Yesterday I met with Ann Eckert Brown of Warwick, Rhode Island. She is the author of American Wall Stenciling, 1790-1840 (University Press of New England, 2003), and one of the few acknowledged experts on the topic. She spent an hour examining the paintings and stenciling in the parlor, the kitchen and the hall, and it is fair to report that she was astonished. She wanted to spend a day examining the remnants of what was fairly extensive painting and stenciling in those rooms. She identified traces that I had overlooked, and talked about where to look and what to look for. She took many photos, which will supplement those on the CD I gave her of ones we had made. She said she intended to return when the restoration work begins. Actually, “restoration,” is the wrong term, for we intend to preserve, not restore the paintings. If our dating for the house proves accurate, these are some of the earliest wall paintings in the mid-Atlantic and may indeed be one of the defining characteristics of the Roseberry Homestead.

daisies in the parlor

daisies in the parlor

She gave me a copy of her book, which I will lend to anyone interested. We actually exchanged books—I gave her a copy of my Historic Churches of Warren County book. We agreed to stay in touch.  There are no examples of any early wall painting in New Jersey in her book—she said she had tried to find some, but was unsuccessful. Now she has some great examples for the next edition!

meeting set on Historic Preservation grant

Posted in programs & activities on August 7th, 2009 by flg

Our application for a Historic Preservation grant from the Warren County Municipal and Charitable Conservancy Trust Fund has been scheduled for September 14, a Monday evening at 8:40 pm. We will be making a short PowerPoint presentation to the committee, and I assume there will be an opportunity for questions from the committee. Within a few days immediately following that meeting, the committee will visit the Roseberry House for a tour. Both are critical to our success in obtaining a grant.

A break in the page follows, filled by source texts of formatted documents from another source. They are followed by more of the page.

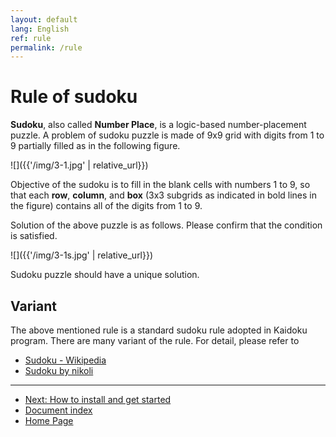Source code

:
 ```yaml
---
layout: default
lang: English
ref: rule
permalink: /rule
---
```


# Rule of sudoku

**Sudoku**, also called **Number Place**, is a logic-based number-placement puzzle. A problem of sudoku puzzle is made of 9x9 grid with digits from 1 to 9 partially filled as in the following figure.

![]({{'/img/3-1.jpg' | relative_url}})

Objective of the sudoku is to fill in the blank cells with numbers 1 to 9, so that each **row**, **column**, and **box** (3x3 subgrids as indicated in bold lines in the figure) contains all of the digits from 1 to 9.

Solution of the above puzzle is as follows. Please confirm that the condition is satisfied.

![]({{'/img/3-1s.jpg' | relative_url}})

Sudoku puzzle should have a unique solution.

## Variant

The above mentioned rule is a standard sudoku rule adopted in Kaidoku program. There are many variant of the rule. For detail, please refer to

- [Sudoku - Wikipedia](https://en.wikipedia.org/wiki/Sudoku)
- [Sudoku by nikoli](http://nikoli.co.jp/en/puzzles/sudoku.html)

- - -

- [Next: How to install and get started](./install)
- [Document index](./#document)
- [Home Page](./)
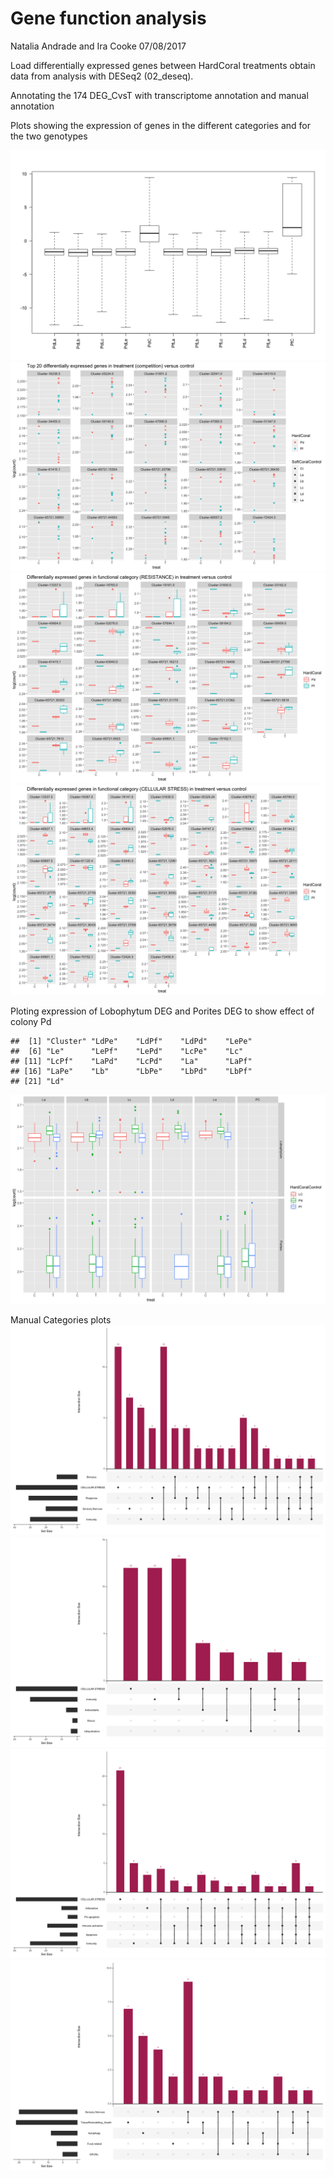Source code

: Gene function analysis
================
Natalia Andrade and Ira Cooke
07/08/2017

Load differentially expressed genes between HardCoral treatments obtain
data from analysis with DESeq2 (02\_deseq).

Annotating the 174 DEG\_CvsT with transcriptome annotation and manual
annotation

Plots showing the expression of genes in the different categories and
for the two
genotypes

![](05_gene_function_files/figure-gfm/unnamed-chunk-2-1.png)<!-- -->![](05_gene_function_files/figure-gfm/unnamed-chunk-2-2.png)<!-- -->![](05_gene_function_files/figure-gfm/unnamed-chunk-2-3.png)<!-- -->![](05_gene_function_files/figure-gfm/unnamed-chunk-2-4.png)<!-- -->

Ploting expression of Lobophytum DEG and Porites DEG to show effect of
colony Pd

    ##  [1] "Cluster" "LdPe"    "LdPf"    "LdPd"    "LePe"   
    ##  [6] "Le"      "LePf"    "LePd"    "LcPe"    "Lc"     
    ## [11] "LcPf"    "LaPd"    "LcPd"    "La"      "LaPf"   
    ## [16] "LaPe"    "Lb"      "LbPe"    "LbPd"    "LbPf"   
    ## [21] "Ld"

![](05_gene_function_files/figure-gfm/unnamed-chunk-3-1.png)<!-- -->

Manual Categories plots
![](05_gene_function_files/figure-gfm/gene%20function-1.png)<!-- -->![](05_gene_function_files/figure-gfm/gene%20function-2.png)<!-- -->![](05_gene_function_files/figure-gfm/gene%20function-3.png)<!-- -->![](05_gene_function_files/figure-gfm/gene%20function-4.png)<!-- -->
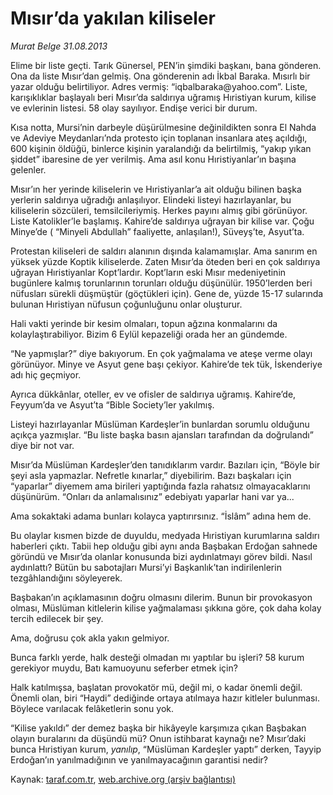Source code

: # Mısır’da yakılan kiliseler

*Murat Belge 31.08.2013*

<div class="yazi"><p>Elime bir liste geçti. Tarık Günersel, PEN’in şimdiki başkanı, bana gönderen. Ona da liste Mısır’dan gelmiş. Ona gönderenin adı İkbal Baraka. Mısırlı bir yazar olduğu belirtiliyor. Adres vermiş: “iqbalbaraka@yahoo.com”. Liste, karışıklıklar başlayalı beri Mısır’da saldırıya uğramış Hıristiyan kurum, kilise ve evlerinin listesi. 58 olay sayılıyor. Endişe verici bir durum.</p>
<p>Kısa notta, Mursi’nin darbeyle düşürülmesine değinildikten sonra El Nahda ve Adeviye Meydanları’nda protesto için toplanan insanlara ateş açıldığı, 600 kişinin öldüğü, binlerce kişinin yaralandığı da belirtilmiş, “yakıp yıkan şiddet” ibaresine de yer verilmiş. Ama asıl konu Hıristiyanlar’ın başına gelenler.</p>
<p>Mısır’ın her yerinde kiliselerin ve Hıristiyanlar’a ait olduğu bilinen başka yerlerin saldırıya uğradığı anlaşılıyor. Elindeki listeyi hazırlayanlar, bu kiliselerin sözcüleri, temsilcileriymiş. Herkes payını almış gibi görünüyor. Liste Katolikler’le başlamış. Kahire’de saldırıya uğrayan bir kilise var. Çoğu Minye’de ( “Minyeli Abdullah” faaliyette, anlaşılan!), Süveyş’te, Asyut’ta.</p>
<p>Protestan kiliseleri de saldırı alanının dışında kalamamışlar. Ama sanırım en yüksek yüzde Koptik kiliselerde. Zaten Mısır’da öteden beri en çok saldırıya uğrayan Hıristiyanlar Kopt’lardır. Kopt’ların eski Mısır medeniyetinin bugünlere kalmış torunlarının torunları olduğu düşünülür. 1950’lerden beri nüfusları sürekli düşmüştür (göçtükleri için). Gene de, yüzde 15-17 sularında bulunan Hıristiyan nüfusun çoğunluğunu onlar oluşturur.</p>
<p>Hali vakti yerinde bir kesim olmaları, topun ağzına konmalarını da kolaylaştırabiliyor. Bizim 6 Eylül kepazeliği orada her an gündemde.</p>
<p>“Ne yapmışlar?” diye bakıyorum. En çok yağmalama ve ateşe verme olayı görünüyor. Minye ve Asyut gene başı çekiyor. Kahire’de tek tük, İskenderiye adı hiç geçmiyor.</p>
<p>Ayrıca dükkânlar, oteller, ev ve ofisler de saldırıya uğramış. Kahire’de, Feyyum’da ve Asyut’ta “Bible Society’ler yakılmış.</p>
<p>Listeyi hazırlayanlar Müslüman Kardeşler’in bunlardan sorumlu olduğunu açıkça yazmışlar. “Bu liste başka basın ajansları tarafından da doğrulandı” diye bir not var.</p>
<p>Mısır’da Müslüman Kardeşler’den tanıdıklarım vardır. Bazıları için, “Böyle bir şeyi asla yapmazlar. Nefretle kınarlar,” diyebilirim. Bazı başkaları için “yaparlar” diyemem ama birileri yaptığında fazla rahatsız olmayacaklarını düşünürüm. “Onları da anlamalısınız” edebiyatı yaparlar  hani var ya...</p>
<p>Ama sokaktaki adama bunları kolayca yaptırırsınız. “İslâm” adına hem de.</p>
<p>Bu olaylar kısmen bizde de duyuldu, medyada Hıristiyan kurumlarına saldırı haberleri çıktı. Tabii hep olduğu gibi aynı anda Başbakan Erdoğan sahnede göründü ve Mısır’da olanlar konusunda bizi aydınlatmayı görev bildi. Nasıl aydınlattı? Bütün bu sabotajları Mursi’yi Başkanlık’tan indirilenlerin tezgâhlandığını söyleyerek.</p>
<p>Başbakan’ın açıklamasının doğru olmasını dilerim. Bunun bir provokasyon olması, Müslüman kitlelerin kilise yağmalaması şıkkına göre, çok daha kolay tercih edilecek bir şey.</p>
<p>Ama, doğrusu çok akla yakın gelmiyor.</p>
<p>Bunca farklı yerde, halk desteği olmadan mı yaptılar bu işleri? 58 kurum gerekiyor muydu, Batı kamuoyunu seferber etmek için?</p>
<p>Halk katılmışsa, başlatan provokatör mü, değil mi, o kadar önemli değil. Önemli olan, biri “Haydi” dediğinde ortaya atılmaya hazır kitleler bulunması. Böylece varılacak felâketlerin sonu yok.</p>
<p>“Kilise yakıldı” der demez başka bir hikâyeyle karşımıza çıkan Başbakan olayın buralarını da düşündü mü? Onun istihbarat kaynağı ne? Mısır’daki bunca Hıristiyan kurum, <i>yanılıp</i>, “Müslüman Kardeşler yaptı” derken, Tayyip Erdoğan’ın yanılmadığının ve yanılmayacağının garantisi nedir?</p>
</div>

Kaynak: [taraf.com.tr](http://www.taraf.com.tr:80/murat-belge/makale-misir-da-yakilan-kiliseler.htm), [web.archive.org (arşiv bağlantısı)](http://web.archive.org/web/20130902234137/http://www.taraf.com.tr:80/murat-belge/makale-misir-da-yakilan-kiliseler.htm)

I’m told one of the things the committee looks for is community support. There hasn’t been enough of that in the past. But things have changed. We can point to the large and enthusiastic attendance during the Ole Towne festival, the number of contributions received recently, and the number of volunteers working on the house and on genealogical and research projects connected to the history of the place. Your presence at the meeting on the 14th would be an unmistakable signal of our commitment. Please mark that date on your calendars.

follow-up to the Festival

Posted in programs & activities on July 30th, 2009 by flg

We’re still pretty euphoric about the crowd we drew and their reactions to what has been accomplished on the house. But two reactions were consistently voiced—why wait until late September to have another meeting of the Phillipsburg Area Historical Society? and What kind of programs are we going to be presenting here in addition to opening the place for school tours? Clearly, we need to form a small committee to work on those issues—enough people to be representative of different perspectives but few enough to get something done. Ed Saultz and I will get things rolling in the next week or two with a list of some possibilities. We’ll post that list here and try to conduct an online poll, and we’ll talk to people who offered some suggestions.

You can also add a suggestion by leaving a note in the Comments panel below. Don’t be afraid—you can’t wreck anything!